= ENTRIES SHOWN =
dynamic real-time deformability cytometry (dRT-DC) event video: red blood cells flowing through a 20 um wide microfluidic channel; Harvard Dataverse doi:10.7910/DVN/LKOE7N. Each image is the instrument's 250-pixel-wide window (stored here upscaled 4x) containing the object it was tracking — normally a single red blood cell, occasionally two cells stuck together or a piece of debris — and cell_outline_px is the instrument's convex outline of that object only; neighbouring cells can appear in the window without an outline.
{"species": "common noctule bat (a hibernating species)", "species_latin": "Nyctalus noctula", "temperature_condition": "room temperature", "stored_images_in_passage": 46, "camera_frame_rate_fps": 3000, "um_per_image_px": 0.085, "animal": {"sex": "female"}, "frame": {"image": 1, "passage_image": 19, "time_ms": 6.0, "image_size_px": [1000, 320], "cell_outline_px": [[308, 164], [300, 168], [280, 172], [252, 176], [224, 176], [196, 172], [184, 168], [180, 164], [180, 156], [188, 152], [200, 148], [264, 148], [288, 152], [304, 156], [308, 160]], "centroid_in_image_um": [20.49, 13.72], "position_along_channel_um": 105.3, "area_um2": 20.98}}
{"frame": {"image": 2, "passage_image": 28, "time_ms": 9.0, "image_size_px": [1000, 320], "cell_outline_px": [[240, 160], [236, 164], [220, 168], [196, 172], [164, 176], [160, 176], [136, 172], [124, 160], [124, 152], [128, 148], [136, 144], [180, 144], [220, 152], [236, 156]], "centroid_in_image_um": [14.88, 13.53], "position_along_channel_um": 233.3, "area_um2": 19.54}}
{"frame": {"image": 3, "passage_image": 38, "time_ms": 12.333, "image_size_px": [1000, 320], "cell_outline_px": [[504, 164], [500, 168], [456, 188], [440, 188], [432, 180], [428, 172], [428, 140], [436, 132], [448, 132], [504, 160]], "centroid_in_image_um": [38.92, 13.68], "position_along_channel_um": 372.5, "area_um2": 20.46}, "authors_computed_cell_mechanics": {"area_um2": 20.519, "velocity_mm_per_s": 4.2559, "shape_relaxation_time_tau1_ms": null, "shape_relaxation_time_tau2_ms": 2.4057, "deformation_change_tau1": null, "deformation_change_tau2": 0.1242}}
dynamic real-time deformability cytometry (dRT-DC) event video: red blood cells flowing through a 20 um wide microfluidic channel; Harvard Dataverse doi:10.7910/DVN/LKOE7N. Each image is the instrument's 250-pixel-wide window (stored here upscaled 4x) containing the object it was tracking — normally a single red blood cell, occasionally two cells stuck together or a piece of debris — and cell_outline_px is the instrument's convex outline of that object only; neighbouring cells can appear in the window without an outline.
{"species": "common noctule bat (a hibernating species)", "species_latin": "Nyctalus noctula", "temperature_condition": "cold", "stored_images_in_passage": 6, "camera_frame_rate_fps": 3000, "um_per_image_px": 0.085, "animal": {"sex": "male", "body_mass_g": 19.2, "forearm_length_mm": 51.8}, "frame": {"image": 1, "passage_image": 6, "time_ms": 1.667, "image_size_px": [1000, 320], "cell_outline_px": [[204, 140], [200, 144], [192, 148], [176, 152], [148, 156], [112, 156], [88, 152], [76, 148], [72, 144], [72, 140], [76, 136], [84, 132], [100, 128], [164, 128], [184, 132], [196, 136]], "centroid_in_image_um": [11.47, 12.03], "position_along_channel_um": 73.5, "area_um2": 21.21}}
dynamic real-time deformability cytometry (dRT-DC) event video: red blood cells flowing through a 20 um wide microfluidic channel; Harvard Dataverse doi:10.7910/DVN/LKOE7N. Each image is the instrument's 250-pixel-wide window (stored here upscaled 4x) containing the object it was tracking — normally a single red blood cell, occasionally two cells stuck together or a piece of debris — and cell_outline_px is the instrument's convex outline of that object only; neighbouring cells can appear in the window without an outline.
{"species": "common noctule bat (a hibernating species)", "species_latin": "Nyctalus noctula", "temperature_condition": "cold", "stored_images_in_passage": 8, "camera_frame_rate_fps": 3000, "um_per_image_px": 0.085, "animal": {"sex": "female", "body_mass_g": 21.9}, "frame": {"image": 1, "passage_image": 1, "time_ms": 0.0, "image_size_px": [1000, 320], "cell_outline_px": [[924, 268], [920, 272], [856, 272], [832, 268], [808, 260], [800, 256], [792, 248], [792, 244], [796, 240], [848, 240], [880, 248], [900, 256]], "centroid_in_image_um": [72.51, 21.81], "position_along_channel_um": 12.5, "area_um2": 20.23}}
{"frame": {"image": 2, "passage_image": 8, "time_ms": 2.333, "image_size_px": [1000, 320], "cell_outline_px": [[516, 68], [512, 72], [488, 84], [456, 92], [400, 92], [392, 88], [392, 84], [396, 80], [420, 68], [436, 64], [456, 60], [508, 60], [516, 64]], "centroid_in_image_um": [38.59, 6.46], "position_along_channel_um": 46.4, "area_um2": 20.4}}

= STATED GOAL =
Every entry above should be retyped exactly as shown.

= TASK RESPONSE =
dynamic real-time deformability cytometry (dRT-DC) event video: red blood cells flowing through a 20 um wide microfluidic channel; Harvard Dataverse doi:10.7910/DVN/LKOE7N. Each image is the instrument's 250-pixel-wide window (stored here upscaled 4x) containing the object it was tracking — normally a single red blood cell, occasionally two cells stuck together or a piece of debris — and cell_outline_px is the instrument's convex outline of that object only; neighbouring cells can appear in the window without an outline.
{"species": "common noctule bat (a hibernating species)", "species_latin": "Nyctalus noctula", "temperature_condition": "room temperature", "stored_images_in_passage": 46, "camera_frame_rate_fps": 3000, "um_per_image_px": 0.085, "animal": {"sex": "female"}, "frame": {"image": 1, "passage_image": 19, "time_ms": 6.0, "image_size_px": [1000, 320], "cell_outline_px": [[308, 164], [300, 168], [280, 172], [252, 176], [224, 176], [196, 172], [184, 168], [180, 164], [180, 156], [188, 152], [200, 148], [264, 148], [288, 152], [304, 156], [308, 160]], "centroid_in_image_um": [20.49, 13.72], "position_along_channel_um": 105.3, "area_um2": 20.98}}
{"frame": {"image": 2, "passage_image": 28, "time_ms": 9.0, "image_size_px": [1000, 320], "cell_outline_px": [[240, 160], [236, 164], [220, 168], [196, 172], [164, 176], [160, 176], [136, 172], [124, 160], [124, 152], [128, 148], [136, 144], [180, 144], [220, 152], [236, 156]], "centroid_in_image_um": [14.88, 13.53], "position_along_channel_um": 233.3, "area_um2": 19.54}}
{"frame": {"image": 3, "passage_image": 38, "time_ms": 12.333, "image_size_px": [1000, 320], "cell_outline_px": [[504, 164], [500, 168], [456, 188], [440, 188], [432, 180], [428, 172], [428, 140], [436, 132], [448, 132], [504, 160]], "centroid_in_image_um": [38.92, 13.68], "position_along_channel_um": 372.5, "area_um2": 20.46}, "authors_computed_cell_mechanics": {"area_um2": 20.519, "velocity_mm_per_s": 4.2559, "shape_relaxation_time_tau1_ms": null, "shape_relaxation_time_tau2_ms": 2.4057, "deformation_change_tau1": null, "deformation_change_tau2": 0.1242}}
dynamic real-time deformability cytometry (dRT-DC) event video: red blood cells flowing through a 20 um wide microfluidic channel; Harvard Dataverse doi:10.7910/DVN/LKOE7N. Each image is the instrument's 250-pixel-wide window (stored here upscaled 4x) containing the object it was tracking — normally a single red blood cell, occasionally two cells stuck together or a piece of debris — and cell_outline_px is the instrument's convex outline of that object only; neighbouring cells can appear in the window without an outline.
{"species": "common noctule bat (a hibernating species)", "species_latin": "Nyctalus noctula", "temperature_condition": "cold", "stored_images_in_passage": 6, "camera_frame_rate_fps": 3000, "um_per_image_px": 0.085, "animal": {"sex": "male", "body_mass_g": 19.2, "forearm_length_mm": 51.8}, "frame": {"image": 1, "passage_image": 6, "time_ms": 1.667, "image_size_px": [1000, 320], "cell_outline_px": [[204, 140], [200, 144], [192, 148], [176, 152], [148, 156], [112, 156], [88, 152], [76, 148], [72, 144], [72, 140], [76, 136], [84, 132], [100, 128], [164, 128], [184, 132], [196, 136]], "centroid_in_image_um": [11.47, 12.03], "position_along_channel_um": 73.5, "area_um2": 21.21}}
dynamic real-time deformability cytometry (dRT-DC) event video: red blood cells flowing through a 20 um wide microfluidic channel; Harvard Dataverse doi:10.7910/DVN/LKOE7N. Each image is the instrument's 250-pixel-wide window (stored here upscaled 4x) containing the object it was tracking — normally a single red blood cell, occasionally two cells stuck together or a piece of debris — and cell_outline_px is the instrument's convex outline of that object only; neighbouring cells can appear in the window without an outline.
{"species": "common noctule bat (a hibernating species)", "species_latin": "Nyctalus noctula", "temperature_condition": "cold", "stored_images_in_passage": 8, "camera_frame_rate_fps": 3000, "um_per_image_px": 0.085, "animal": {"sex": "female", "body_mass_g": 21.9}, "frame": {"image": 1, "passage_image": 1, "time_ms": 0.0, "image_size_px": [1000, 320], "cell_outline_px": [[924, 268], [920, 272], [856, 272], [832, 268], [808, 260], [800, 256], [792, 248], [792, 244], [796, 240], [848, 240], [880, 248], [900, 256]], "centroid_in_image_um": [72.51, 21.81], "position_along_channel_um": 12.5, "area_um2": 20.23}}
{"frame": {"image": 2, "passage_image": 8, "time_ms": 2.333, "image_size_px": [1000, 320], "cell_outline_px": [[516, 68], [512, 72], [488, 84], [456, 92], [400, 92], [392, 88], [392, 84], [396, 80], [420, 68], [436, 64], [456, 60], [508, 60], [516, 64]], "centroid_in_image_um": [38.59, 6.46], "position_along_channel_um": 46.4, "area_um2": 20.4}}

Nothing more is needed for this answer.